►

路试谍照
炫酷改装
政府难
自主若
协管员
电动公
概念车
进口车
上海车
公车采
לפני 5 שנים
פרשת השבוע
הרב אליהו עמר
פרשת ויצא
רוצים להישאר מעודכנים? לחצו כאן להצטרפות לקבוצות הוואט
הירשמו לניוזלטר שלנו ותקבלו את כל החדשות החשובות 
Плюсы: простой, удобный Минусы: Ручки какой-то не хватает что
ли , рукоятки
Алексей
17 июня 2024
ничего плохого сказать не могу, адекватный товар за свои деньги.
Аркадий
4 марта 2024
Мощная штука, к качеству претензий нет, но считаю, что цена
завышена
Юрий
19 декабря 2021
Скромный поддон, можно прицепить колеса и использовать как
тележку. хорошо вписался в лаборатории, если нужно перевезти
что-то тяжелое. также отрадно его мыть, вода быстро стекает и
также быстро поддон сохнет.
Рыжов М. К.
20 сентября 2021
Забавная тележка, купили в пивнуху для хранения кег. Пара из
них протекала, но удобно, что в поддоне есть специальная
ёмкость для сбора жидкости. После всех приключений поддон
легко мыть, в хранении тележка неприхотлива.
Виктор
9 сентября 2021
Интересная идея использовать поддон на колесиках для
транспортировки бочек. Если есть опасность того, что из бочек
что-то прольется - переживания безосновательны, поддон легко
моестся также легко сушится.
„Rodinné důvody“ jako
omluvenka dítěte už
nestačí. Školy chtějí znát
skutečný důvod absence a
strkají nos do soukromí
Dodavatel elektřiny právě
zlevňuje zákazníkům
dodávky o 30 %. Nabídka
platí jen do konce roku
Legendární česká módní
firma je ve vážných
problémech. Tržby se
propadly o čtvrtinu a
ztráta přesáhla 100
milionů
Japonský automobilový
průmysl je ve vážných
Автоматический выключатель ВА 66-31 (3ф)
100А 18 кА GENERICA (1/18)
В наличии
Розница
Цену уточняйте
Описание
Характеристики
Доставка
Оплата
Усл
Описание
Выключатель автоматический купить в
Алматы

◄

> Task statement: Your task is to output the material above exactly.

> Written reply:
路试谍照
炫酷改装
政府难
自主若
协管员
电动公
概念车
进口车
上海车
公车采
לפני 5 שנים
פרשת השבוע
הרב אליהו עמר
פרשת ויצא
רוצים להישאר מעודכנים? לחצו כאן להצטרפות לקבוצות הוואט
הירשמו לניוזלטר שלנו ותקבלו את כל החדשות החשובות 
Плюсы: простой, удобный Минусы: Ручки какой-то не хватает что
ли , рукоятки
Алексей
17 июня 2024
ничего плохого сказать не могу, адекватный товар за свои деньги.
Аркадий
4 марта 2024
Мощная штука, к качеству претензий нет, но считаю, что цена
завышена
Юрий
19 декабря 2021
Скромный поддон, можно прицепить колеса и использовать как
тележку. хорошо вписался в лаборатории, если нужно перевезти
что-то тяжелое. также отрадно его мыть, вода быстро стекает и
также быстро поддон сохнет.
Рыжов М. К.
20 сентября 2021
Забавная тележка, купили в пивнуху для хранения кег. Пара из
них протекала, но удобно, что в поддоне есть специальная
ёмкость для сбора жидкости. После всех приключений поддон
легко мыть, в хранении тележка неприхотлива.
Виктор
9 сентября 2021
Интересная идея использовать поддон на колесиках для
транспортировки бочек. Если есть опасность того, что из бочек
что-то прольется - переживания безосновательны, поддон легко
моестся также легко сушится.
„Rodinné důvody“ jako
omluvenka dítěte už
nestačí. Školy chtějí znát
skutečný důvod absence a
strkají nos do soukromí
Dodavatel elektřiny právě
zlevňuje zákazníkům
dodávky o 30 %. Nabídka
platí jen do konce roku
Legendární česká módní
firma je ve vážných
problémech. Tržby se
propadly o čtvrtinu a
ztráta přesáhla 100
milionů
Japonský automobilový
průmysl je ve vážných
Автоматический выключатель ВА 66-31 (3ф)
100А 18 кА GENERICA (1/18)
В наличии
Розница
Цену уточняйте
Описание
Характеристики
Доставка
Оплата
Усл
Описание
Выключатель автоматический купить в
Алматы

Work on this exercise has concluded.